Addentrandoci nel mondo dei wearable a supporto dei pazienti, è doveroso citare i patch – device indossabili sulla pelle – in grado di monitorare i pazienti minuto per minuto, di raccogliere dati e mandare alert ai caregiver, e quei device dedicati al monitoraggio da remoto dei pazienti allettati a causa di malattie croniche, tra cui alcuni sensori che vengono posizionati sotto il materasso per un monitoraggio dei parametri vitali in tempo reale.

I wearable stanno toccando livelli di precisione e sviluppo tecnologico estremamente elevati. Ne sono un esempio i guanti pensati per i pazienti colpiti da ictus (o che presentano ferite neurologiche o muscoloscheletriche) che danno la possibilità di recuperare gradualmente l’uso della mano, gli Smart Board che consentono ai pazienti con problemi motori agli arti superiori di muovere la spalla e il gomito o i device a forma di orologio che permettono di misurare il livello di glucosio senza il dolore inflitto dalla procedura tradizionale: basterà cliccare un bottone per avere, in un minuto, il risultato, consultabile sul display.

Altri concentrati di tecnologia sono gli “headband” (una sorta di copricapo ad archetto) e gli “earbud”. Entrambi sono device che aiutano i pazienti nella gestione del dolore misurando il livello di malessere e, in caso di bisogno, fornendo distrazioni come giochi, musica o video riprodotti su un tablet connesso.
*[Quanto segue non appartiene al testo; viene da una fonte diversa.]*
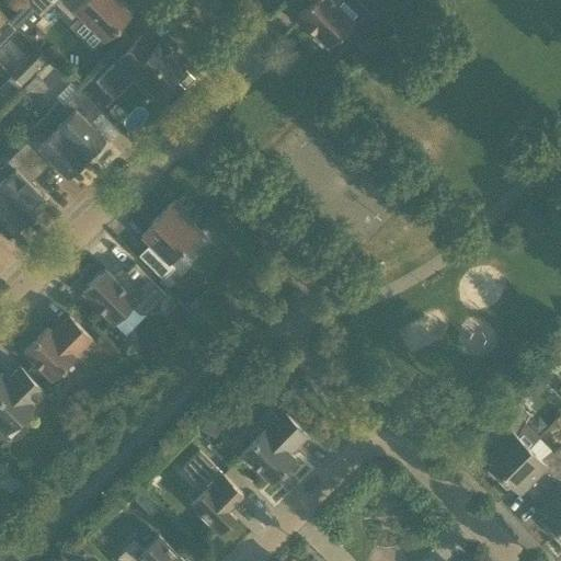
[(41,16),(55,3),(57,0),(25,0),(25,1),(41,16)]
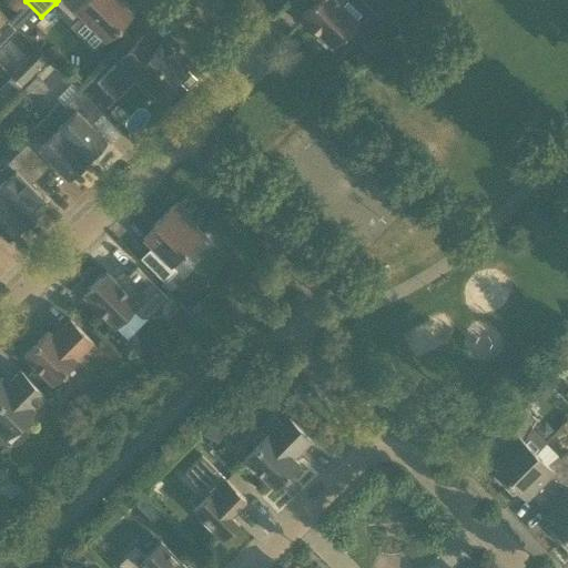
[(58,0),(56,3),(74,22),(80,16),(105,41),(132,13),(119,0),(58,0)]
Ma quale sarà il destino di questa tecnologia? Secondo l’International Data Corporation (IDC) il mercato della wearable technology è cresciuto del 29% nel 2016, con 101,9 milioni di device venduti e si prevede un ulteriore aumento entro il 2020, raggiungendo 213,6 milioni di device.

Da questa ricerca emerge anche che i device più popolari sono i wristband e gli smartwatch, anche se l’abbigliamento e gli occhiali stanno guadagnando consensi e suscitando molta curiosità.

Nei prossimi anni si assisterà quasi sicuramente a una loro evoluzione e si vedranno in giro sempre più wearable, a partire dai già comuni Fitness Tracker fino ad arrivare a device molto più complessi.